Three 12'' Sourdough Calzone Skins

Posted by francis keyser Tuesday, July 7, 2009
Taste Level: GR
Cost: $20 and under
Makes: 3 12 inch Calzone skins
Prep Time: 12-24 hours
Cook Time: 0 min.
Difficulty: 1

I went ahead and broke this down into its own post due to how long of a process it was. This sourdough Calzone Skin recipe is based off of the Pizza skin recipe from "The Cheese Board Collective Works" and is the sourdough used by Arizmendi Bakery for their bread and pizza.

Ingredients:
Dough
1 cup lukewarm water
1 1/3 cup bread flour

Calzone dough
3 1/4 cup bread flour
1 1/2 cup cool water
1 1/2 tsp kosher salt
1/2 cup sourdough starter

To reinvigorate your refrigerated starter, remove it from fridge, discard all but 1/4 cup, and stir in 1/2 cup water and 2/3 cup bread flour. Cover and let stand at room temperature for 24 hours. Once more place 1/4 cup starter in a glass mixing bowl and stir in 1 cup lukewarm water. Once mixed stir in 1 1/3 cup bread flour until smooth and thick. Cover with plastic and let sit 12-24 hours before using to bake (the longer you let it sit the denser the dough will be.)

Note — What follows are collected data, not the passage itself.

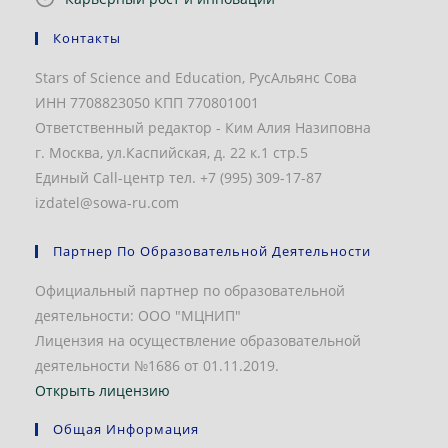
Контакты
Stars of Science and Education, РусАльянс Сова
ИНН 7708823050 КПП 770801001
Ответственный редактор - Ким Алия Назиповна
г. Москва, ул.Каспийская, д. 22 к.1 стр.5
Единый Call-центр тел. +7 (995) 309-17-87
izdatel@sowa-ru.com
Партнер По Образовательной Деятельности
Официальный партнер по образовательной
деятельности: ООО "МЦНИП"
Лицензия на осуществление образовательной
деятельности №1686 от 01.11.2019.
Открыть лицензию
Общая Информация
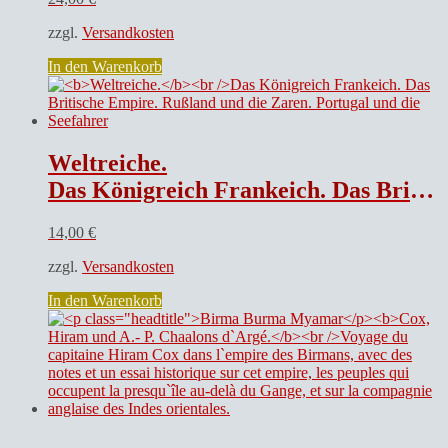
zzgl.
Versandkosten
In den Warenkorb
Weltreiche.
Das Königreich Frankeich. Das Britische Empire. Rußland und die Zaren. Portugal und die Seefahrer
14,00
€
zzgl.
Versandkosten
In den Warenkorb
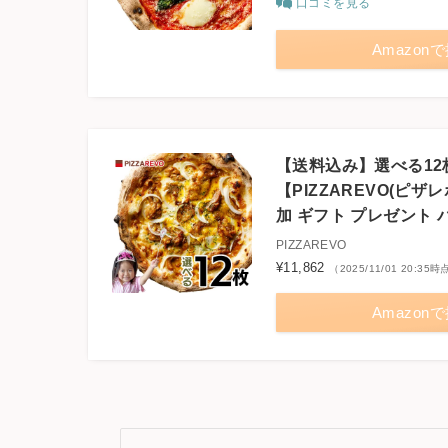
口コミを見る
Amazon
【送料込み】選べる1
【PIZZAREVO(ピザレ
加 ギフト プレゼント 
PIZZAREVO
¥11,862
（2025/11/01 20:3
Amazon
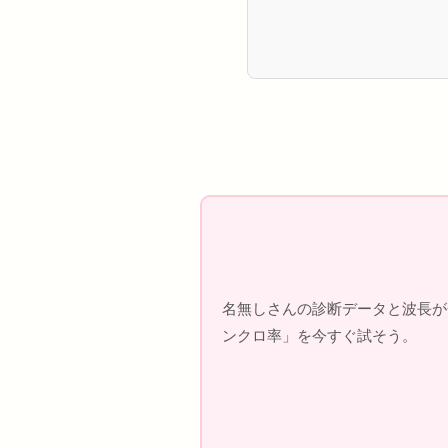
名無しさんの診断データと波長が
ンクロ率」を今すぐ試そう。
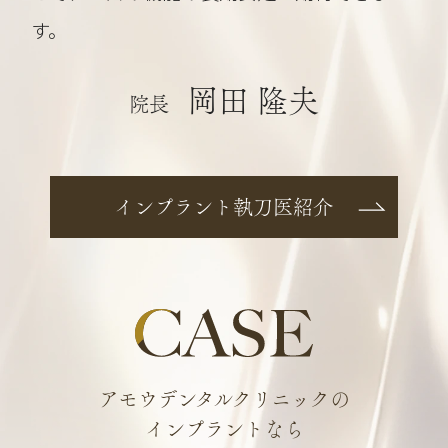
す。
岡田 隆夫
院長
インプラント執刀医紹介
アモウデンタルクリニックの
インプラントなら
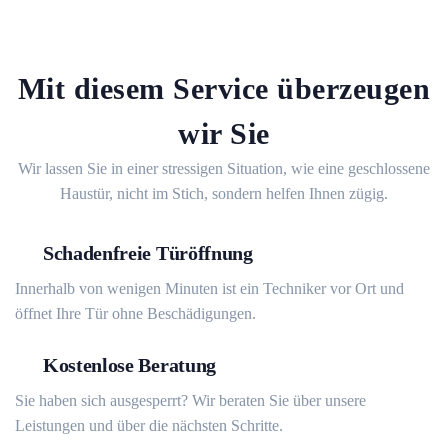
Mit diesem Service überzeugen
wir Sie
Wir lassen Sie in einer stressigen Situation, wie eine geschlossene
Haustür, nicht im Stich, sondern helfen Ihnen zügig.
Schadenfreie Türöffnung
Innerhalb von wenigen Minuten ist ein Techniker vor Ort und
öffnet Ihre Tür ohne Beschädigungen.
Kostenlose Beratung
Sie haben sich ausgesperrt? Wir beraten Sie über unsere
Leistungen und über die nächsten Schritte.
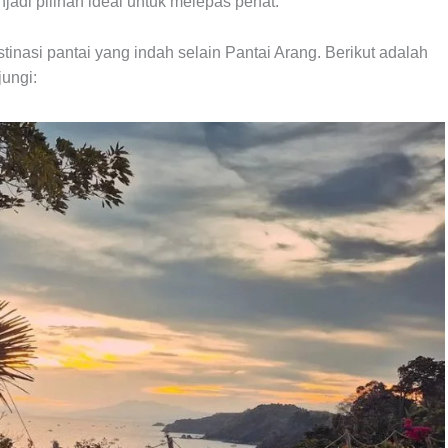
adi pilihan ideal untuk melepas penat.
nasi pantai yang indah selain Pantai Arang. Berikut adalah
jungi:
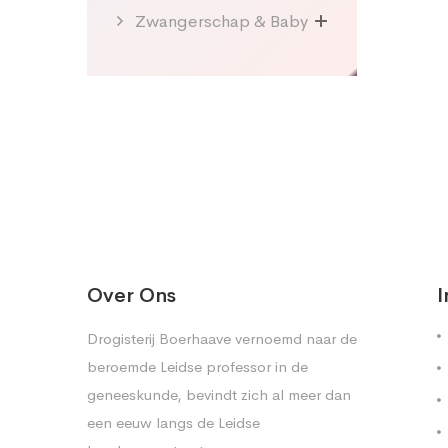
Zwangerschap & Baby
Over Ons
I
Drogisterij Boerhaave vernoemd naar de
beroemde Leidse professor in de
geneeskunde, bevindt zich al meer dan
een eeuw langs de Leidse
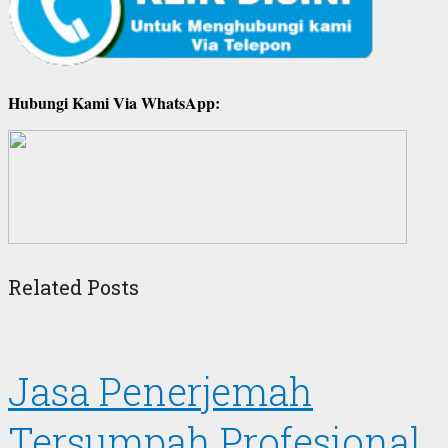
Hubungi Kami Via WhatsApp:
Related Posts
Jasa Penerjemah
Tersumpah Profesional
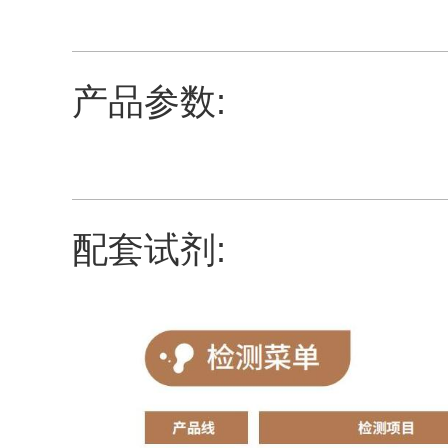
产品参数:
配套试剂:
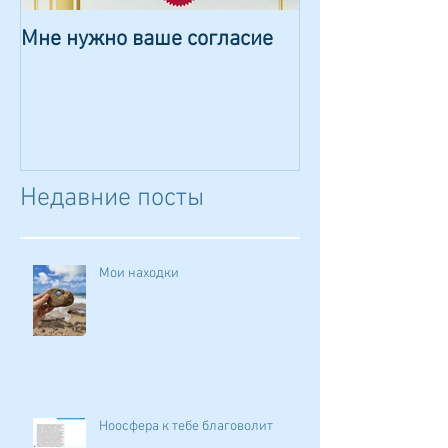
Мне нужно ваше согласие
Сказка о волш
камешке
Недавние посты
Мои находки
Ноосфера к тебе благоволит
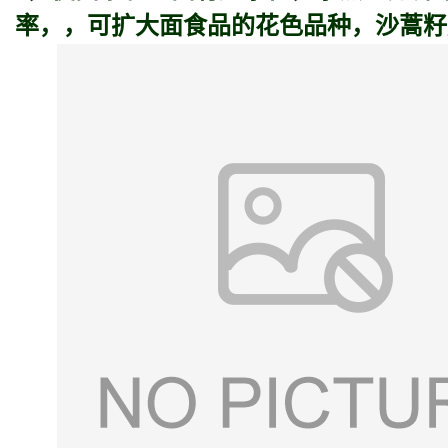
率，，可扩大面食品的花色品种，沙蒿籽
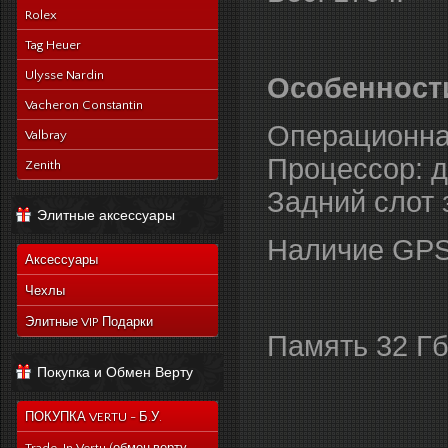
Rolex
Tag Heuer
Ulysse Nardin
Особенност
Vacheron Constantin
Операционная 
Valbray
Процессор: д
Zenith
Задний слот 
Элитные аксессуары
Наличие GPS
Аксессуары
Чехлы
Элитные VIP Подарки
Память 32 Гб
Покупка и Обмен Верту
ПОКУПКА VERTU - Б.У.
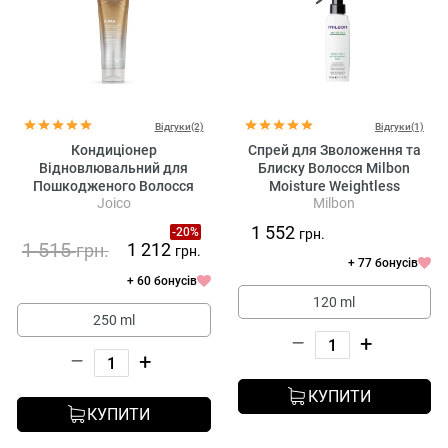
Відгуки(2)
Відгуки(1)
Кондиціонер
Спрей для Зволоження та
Відновлювальний для
Блиску Волосся Milbon
Пошкодженого Волосся
Moisture Weightless
Joico
Milbon
Joico K-Pak Reconstructing
Replenishing Mist
Conditioner
1 552
-20%
грн.
1 515
1 212
грн.
грн.
+ 77 бонусів
+ 60 бонусів
120 ml
250 ml
–
+
–
+
КУПИТИ
КУПИТИ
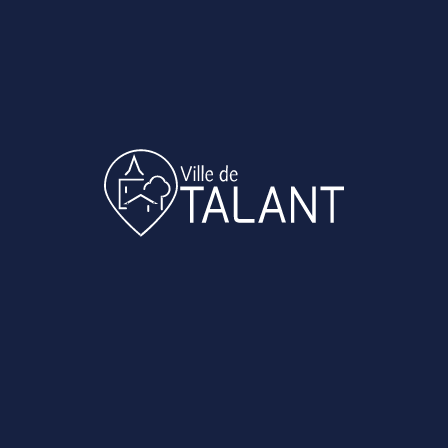
sième année consécutive les adhérents de l’Associati
 culture vont présenter les œuvres réalisées à l’occa
l’association. Chaque activité (Art floral, atelier ma
bijoux, broderie, couture, encadrement, restauration
de paille, mosaïque, sculpture) présentera sur un st
 Les responsables des activités jardins partagés et 
ondre à vos questions.
certains adhérents présenteront leurs réalisations d
 ceux proposés par l’association.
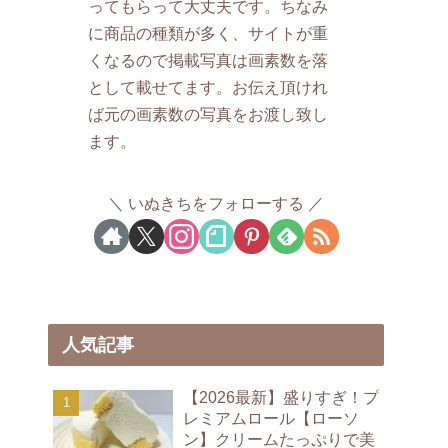
ってもらって大丈夫です。ちなみ
に商品の種類が多く、サイトが重
くなるので掲載写真は画素数を落
として載せてます。お伝え頂けれ
ば元の画素数の写真をお渡し致し
ます。
いぬきちをフォローする
人気記事
【2026最新】盛りすぎ！プ
レミアムロール【ローソ
ン】クリームたっぷりで美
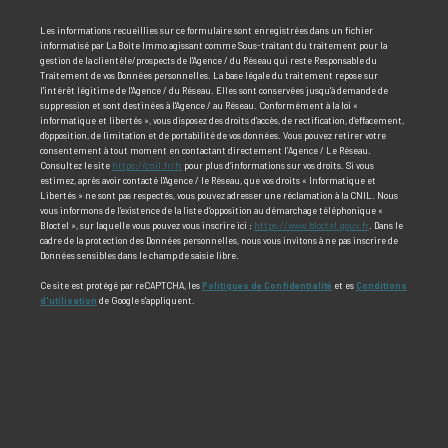
Les informations recueillies sur ce formulaire sont enregistrées dans un fichier
informatisé par La Boite Immo agissant comme Sous-traitant du traitement pour la
gestion de la clientèle/prospects de l'Agence / du Réseau qui reste Responsable du
Traitement de vos Données personnelles. La base légale du traitement repose sur
l'intérêt légitime de l'Agence / du Réseau. Elles sont conservées jusqu'à demande de
suppression et sont destinées à l'Agence / au Réseau. Conformément à la loi «
informatique et libertés », vous disposez des droits d’accès, de rectification, d’effacement,
d’opposition, de limitation et de portabilité de vos données. Vous pouvez retirer votre
consentement à tout moment en contactant directement l’Agence / Le Réseau.
Consultez le site
https://cnil.fr/fr
pour plus d’informations sur vos droits. Si vous
estimez, après avoir contacté l'Agence / le Réseau, que vos droits « Informatique et
Libertés » ne sont pas respectés, vous pouvez adresser une réclamation à la CNIL. Nous
vous informons de l’existence de la liste d'opposition au démarchage téléphonique «
Bloctel », sur laquelle vous pouvez vous inscrire ici :
https://www.bloctel.gouv.fr
. Dans le
cadre de la protection des Données personnelles, nous vous invitons à ne pas inscrire de
Données sensibles dans le champ de saisie libre.
Ce site est protégé par reCAPTCHA, les
Politiques de Confidentialité
et es
Conditions
d'utilisation
de Google s'appliquent.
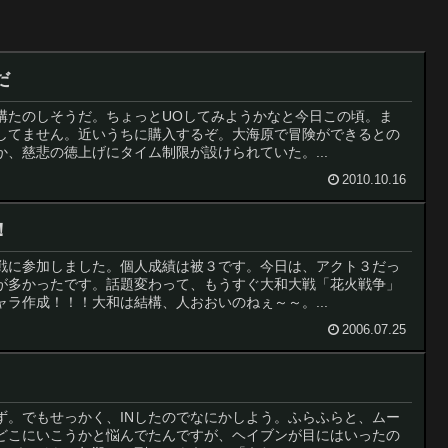
だ
構たのしそうだ。ちょっとUOしてみようかなと今日この頃。ま
してません。近いうちに購入するぞ。大海原で冒険ができるとの
、慈悲の徳上げにタイム制限が設けられていた。...
2010.10.16
！
戦に参加しました。個人成績は被３です。今日は、アクト３だっ
が多かったです。話題変わって、もうすぐ大和大戦「花火戦争」
ラ作成！！！大和は結構、人おおいのねぇ～～。...
2006.07.25
ず。でもせっかく、INしたのでなにかしよう。ふらふらと、ムー
どこにいこうかと悩んでたんですが、ヘイブンが目にはいったの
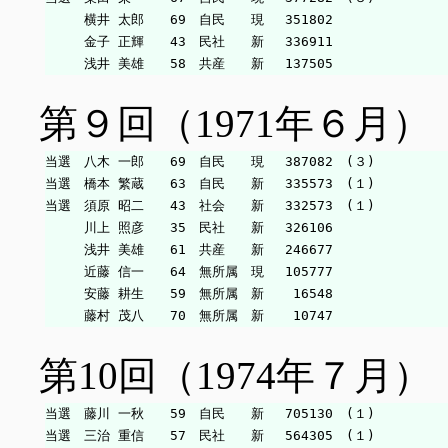
　　　横井 太郎　　69　自民　　現　 351802

　　　金子 正輝　　43　民社　　新　 336911

第９回（1971年６月）
当選　八木 一郎　　69　自民　　現　 387082　(３)

当選　橋本 繁蔵　　63　自民　　新　 335573　(１)

当選　須原 昭二　　43　社会　　新　 332573　(１)

　　　川上 照彦　　35　民社　　新　 326106

　　　浅井 美雄　　61　共産　　新　 246677

　　　近藤 信一　　64　無所属　現　 105777

　　　安藤 耕生　　59　無所属　新　  16548

第10回（1974年７月）
当選　藤川 一秋　　59　自民　　新　 705130　(１)

当選　三治 重信　　57　民社　　新　 564305　(１)
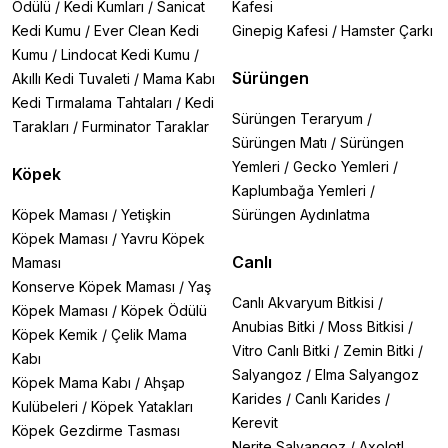
Ödülü
/
Kedi Kumları
/
Sanicat
Kafesi
Kedi Kumu
/
Ever Clean Kedi
Ginepig Kafesi
/
Hamster Çarkı
Kumu
/
Lindocat Kedi Kumu
/
Sürüngen
Akıllı Kedi Tuvaleti
/
Mama Kabı
Kedi Tırmalama Tahtaları
/
Kedi
Sürüngen Teraryum
/
Tarakları
/
Furminator Taraklar
Sürüngen Matı
/
Sürüngen
Yemleri
/
Gecko Yemleri
/
Köpek
Kaplumbağa Yemleri
/
Köpek Maması
/
Yetişkin
Sürüngen Aydınlatma
Köpek Maması
/
Yavru Köpek
Canlı
Maması
Konserve Köpek Maması
/
Yaş
Canlı Akvaryum Bitkisi
/
Köpek Maması
/
Köpek Ödülü
Anubias Bitki
/
Moss Bitkisi
/
Köpek Kemik
/
Çelik Mama
Vitro Canlı Bitki
/
Zemin Bitki
/
Kabı
Salyangoz
/
Elma Salyangoz
Köpek Mama Kabı
/
Ahşap
Karides
/
Canlı Karides
/
Kulübeleri
/
Köpek Yatakları
Kerevit
Köpek Gezdirme Tasması
Nerite Salyangoz
/
Axolotl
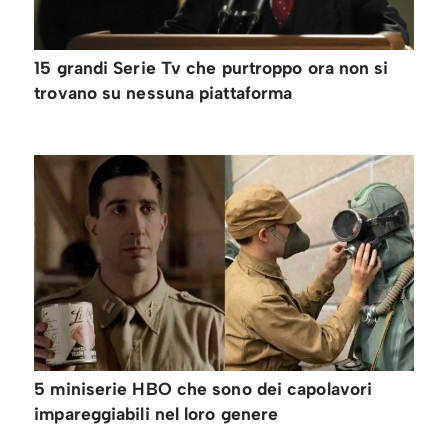
15 grandi Serie Tv che purtroppo ora non si
trovano su nessuna piattaforma
5 miniserie HBO che sono dei capolavori
impareggiabili nel loro genere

Calzone dough (Mixer and by hand instructions)
Mixer
Put 3 cups of flour into the bowl of a stand mixer and add the water. Turn mixer to low using your paddle attachment and let mix for 3 minutes or until ingredients are thoroughly combined.

Let rest for 10 minutes, then add the sourdough starter and salt. Switch out the paddle attachment for the hook attachment and turn mixer to medium and let knead for 12 minutes or until soft and tacky (you may need to add a little flour if the dough is too soft and not getting tacky.)

Transfer dough to a lightly floured flat surface and knead by hand for about 5 minutes adding flour as needed until dough is smooth, shinny and passes the windowpane test.

By hand
Put 3 cups of flour into a large bowl and add water. Mix with wooden spoon until the ingredients are thoroughly combined. Let rest for 10 minutes, then add the salt and starter and mix until all ingredients are thoroughly combined.

Transfer dough to flat lightly floured surface and knead for 15 minutes by hand adding flour when necessary to keep it from sticking. Knead until smooth, shinny and passes the windowpane test.

Next step for both ways
Form dough into a ball and place it in a large olive oiled steel bowl. Turn dough in bowl and coat completely with oil. Cover the bowl with plastic wrap or a damp kitchen towel and let rise overnight in the refrigerator. 2-3 hours before using dough remove from refrigerator and let sit out.

Separate dough into three equal portions and roll out into three thin crust calzone skins to make some great calzones!